In the beginning, be willing to accept less than you deserve in your professional life. That CEO job may not be the first job you are offered. The company just needs a chance to see you shine; see your skills. I started answering phones and was promoted 4 times in one year. Work hard and be humble.

The smartest person in the room is the one who isn’t afraid to ask questions. You don’t know everything, and it is stupid to think or act like you do.

Accept people for who they are. This will make your life so much easier. The moment I stopped expecting people to be more/different than who they are, I was able to let go of the frustrations those expectations caused me.

Lead with love and leave with love. Basically, always try to show compassion. Walk into situations coming from a place of love and understanding; but do not be afraid to leave situations with love and understanding.

Find people who you are willing to disagree with. Having things in common is great, but also being able to have a civil discussion with opposing views will be beneficial to growth and understanding.

Be uncomfortably honest. Do not avoid the truth because it may make things uncomfortable. Get into it, be uncomfortable, but be honest. I promise the temporary discomfort you may feel, is nothing compared to the wonderful feeling of freedom of living in honesty.

Never present a problem without also offering possible solutions. This is mainly a work thing, but also applies to other situations. I have found that the most effective way of finding solutions when presenting a problem to your boss/partner/parent/friend is offering solutions even if the solutions are not used. This shows that you have made an effort into solving the problem, and you are being thoughtful and considerate of the other person(s) the problem affects. (Also, bosses love when you do this!)

You catch more flies with honey, but you also catch more flies with shit. In an obstacle be a Sour Patch kid; either sweet, or sour, depending on which will be more effective. Sometimes the best way is to be sweet, but sometimes it is way more effective to be an a**hole.

Strawberry Jam and Jalapenos are good in grilled cheese. Don’t be afraid to try new things. You might find a delicious surprise.

You are not the only one. Sometimes it may feel like no one understands you, or like you are all alone in the world, but this couldn’t be further from the truth. Somewhere on this big blue marble there is someone else who also likes jam and peppers in their grilled cheese; Or who has been in this same situation you find yourself in. When all else fails, take comfort in that. You’re likely not the first, nor the last.

If you can, get a pet. Pets are amazing. They are such good therapy, family, companions, and house mates.

Make time and space for a creative outlet. Creativity is important. It helps us express ourselves and brings depth to our lives. Not to mention helps us keep our sanity during times such as a pandemic. 

Be unapologetically yourself.
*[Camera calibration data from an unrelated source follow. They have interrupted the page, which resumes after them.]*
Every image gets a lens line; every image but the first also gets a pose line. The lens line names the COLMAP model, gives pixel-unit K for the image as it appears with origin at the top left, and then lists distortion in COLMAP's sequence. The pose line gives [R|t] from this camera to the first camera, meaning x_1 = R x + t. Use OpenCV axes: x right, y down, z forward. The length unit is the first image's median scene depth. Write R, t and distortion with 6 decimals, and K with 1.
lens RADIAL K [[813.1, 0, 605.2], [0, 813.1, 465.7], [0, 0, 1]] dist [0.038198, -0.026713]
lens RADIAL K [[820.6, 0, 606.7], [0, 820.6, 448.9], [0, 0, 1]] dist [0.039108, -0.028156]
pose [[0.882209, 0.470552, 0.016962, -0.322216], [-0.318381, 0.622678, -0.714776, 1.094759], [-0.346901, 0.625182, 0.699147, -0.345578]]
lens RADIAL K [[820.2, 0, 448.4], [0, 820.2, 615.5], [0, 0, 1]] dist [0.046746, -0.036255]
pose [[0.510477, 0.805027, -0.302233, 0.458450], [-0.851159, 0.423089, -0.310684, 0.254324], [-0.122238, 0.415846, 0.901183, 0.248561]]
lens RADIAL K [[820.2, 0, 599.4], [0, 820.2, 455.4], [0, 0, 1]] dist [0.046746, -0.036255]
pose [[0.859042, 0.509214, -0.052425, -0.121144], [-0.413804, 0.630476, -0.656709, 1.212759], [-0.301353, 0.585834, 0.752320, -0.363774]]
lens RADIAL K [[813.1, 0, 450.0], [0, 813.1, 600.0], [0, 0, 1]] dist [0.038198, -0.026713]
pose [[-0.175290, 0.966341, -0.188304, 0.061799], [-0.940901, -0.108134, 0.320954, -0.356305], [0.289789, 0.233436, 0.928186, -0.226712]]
Who cares what other people think or say? And sometimes, they will say some mean shit, but if someone does not accept you for who you are, then you do not need to waste your time on them. When people hate on your uniqueness, it is a reflection of their insecurities.

Travel with an open heart and an open mind. Travel the world and embrace other cultures and customs. Even if they feel unusual to you, force yourself to experience them.

Always eat the dessert. My grandmother who is no longer with us used to always say, “if I died tomorrow, I would be really pissed off that I didn’t have that piece of cake.”


About me:
I am a Mexican immigrant of Mesoamerican descent. I attended school at the University of Alaska, Fairbanks; Sacramento State; and University of the Pacific. Among some of my degrees, I earned by BA and my MA in Communication Studies at Sacramento State. I have been a Graphic Designer for 17 years, and focused specifically on web design for the past 10 years. Using my Communication Studies background, I work in Public Affairs for the State of California. I am a single mother to a wonderful toddler I lovingly call Peanut, and two sweet adopted dogs, Charlie Brown and Professor Walter. My hobbies, in my limited spare time, are tv and tattoos.